Stored items

+ + + + +

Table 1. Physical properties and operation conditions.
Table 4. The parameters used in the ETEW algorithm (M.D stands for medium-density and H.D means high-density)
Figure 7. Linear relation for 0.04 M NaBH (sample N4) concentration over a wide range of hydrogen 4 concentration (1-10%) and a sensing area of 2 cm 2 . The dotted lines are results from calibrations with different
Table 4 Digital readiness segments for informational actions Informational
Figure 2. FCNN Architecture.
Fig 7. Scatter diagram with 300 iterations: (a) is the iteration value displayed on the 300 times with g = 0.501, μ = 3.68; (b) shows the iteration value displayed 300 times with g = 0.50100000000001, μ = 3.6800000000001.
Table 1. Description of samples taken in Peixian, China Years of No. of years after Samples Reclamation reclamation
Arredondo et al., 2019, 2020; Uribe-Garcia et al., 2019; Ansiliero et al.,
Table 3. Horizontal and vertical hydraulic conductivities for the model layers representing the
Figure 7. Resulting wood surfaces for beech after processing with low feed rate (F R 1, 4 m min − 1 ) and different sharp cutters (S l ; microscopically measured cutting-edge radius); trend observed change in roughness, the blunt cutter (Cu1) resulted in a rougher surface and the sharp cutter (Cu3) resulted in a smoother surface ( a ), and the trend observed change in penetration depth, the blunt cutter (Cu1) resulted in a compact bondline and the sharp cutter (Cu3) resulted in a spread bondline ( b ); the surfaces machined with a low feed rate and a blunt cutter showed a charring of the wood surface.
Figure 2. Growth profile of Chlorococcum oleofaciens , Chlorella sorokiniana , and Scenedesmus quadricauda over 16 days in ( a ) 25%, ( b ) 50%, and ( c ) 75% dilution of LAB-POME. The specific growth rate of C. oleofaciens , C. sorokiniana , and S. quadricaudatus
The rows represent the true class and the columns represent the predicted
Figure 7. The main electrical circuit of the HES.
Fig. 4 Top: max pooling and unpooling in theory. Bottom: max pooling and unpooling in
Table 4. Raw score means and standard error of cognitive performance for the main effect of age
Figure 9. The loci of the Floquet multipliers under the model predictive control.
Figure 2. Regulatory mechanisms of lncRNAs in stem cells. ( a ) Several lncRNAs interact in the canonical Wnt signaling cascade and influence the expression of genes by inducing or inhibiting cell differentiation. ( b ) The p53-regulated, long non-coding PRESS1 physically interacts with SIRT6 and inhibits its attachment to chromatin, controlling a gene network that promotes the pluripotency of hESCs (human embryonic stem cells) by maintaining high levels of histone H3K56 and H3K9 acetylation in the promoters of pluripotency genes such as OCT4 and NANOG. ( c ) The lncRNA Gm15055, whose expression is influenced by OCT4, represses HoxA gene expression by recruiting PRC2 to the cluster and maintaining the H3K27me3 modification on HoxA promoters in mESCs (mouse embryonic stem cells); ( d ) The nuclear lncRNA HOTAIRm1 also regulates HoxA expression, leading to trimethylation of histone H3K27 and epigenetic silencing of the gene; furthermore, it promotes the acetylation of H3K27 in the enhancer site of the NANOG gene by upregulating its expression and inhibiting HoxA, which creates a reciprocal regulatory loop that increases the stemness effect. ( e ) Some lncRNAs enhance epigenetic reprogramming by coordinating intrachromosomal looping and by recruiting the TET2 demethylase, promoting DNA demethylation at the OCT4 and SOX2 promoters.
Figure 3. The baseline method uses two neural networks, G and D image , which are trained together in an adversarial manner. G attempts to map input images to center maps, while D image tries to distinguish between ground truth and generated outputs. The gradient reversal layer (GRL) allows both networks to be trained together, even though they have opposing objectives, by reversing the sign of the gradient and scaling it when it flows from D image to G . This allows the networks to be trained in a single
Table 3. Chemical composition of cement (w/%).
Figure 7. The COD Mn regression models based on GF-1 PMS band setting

+ + + + +

Exercise goal:
Your response should be made up of the lines in the data that contain the word "over".

Exercise solution:
Figure 7. Linear relation for 0.04 M NaBH (sample N4) concentration over a wide range of hydrogen 4 concentration (1-10%) and a sensing area of 2 cm 2 . The dotted lines are results from calibrations with different
Figure 2. Growth profile of Chlorococcum oleofaciens , Chlorella sorokiniana , and Scenedesmus quadricauda over 16 days in ( a ) 25%, ( b ) 50%, and ( c ) 75% dilution of LAB-POME. The specific growth rate of C. oleofaciens , C. sorokiniana , and S. quadricaudatus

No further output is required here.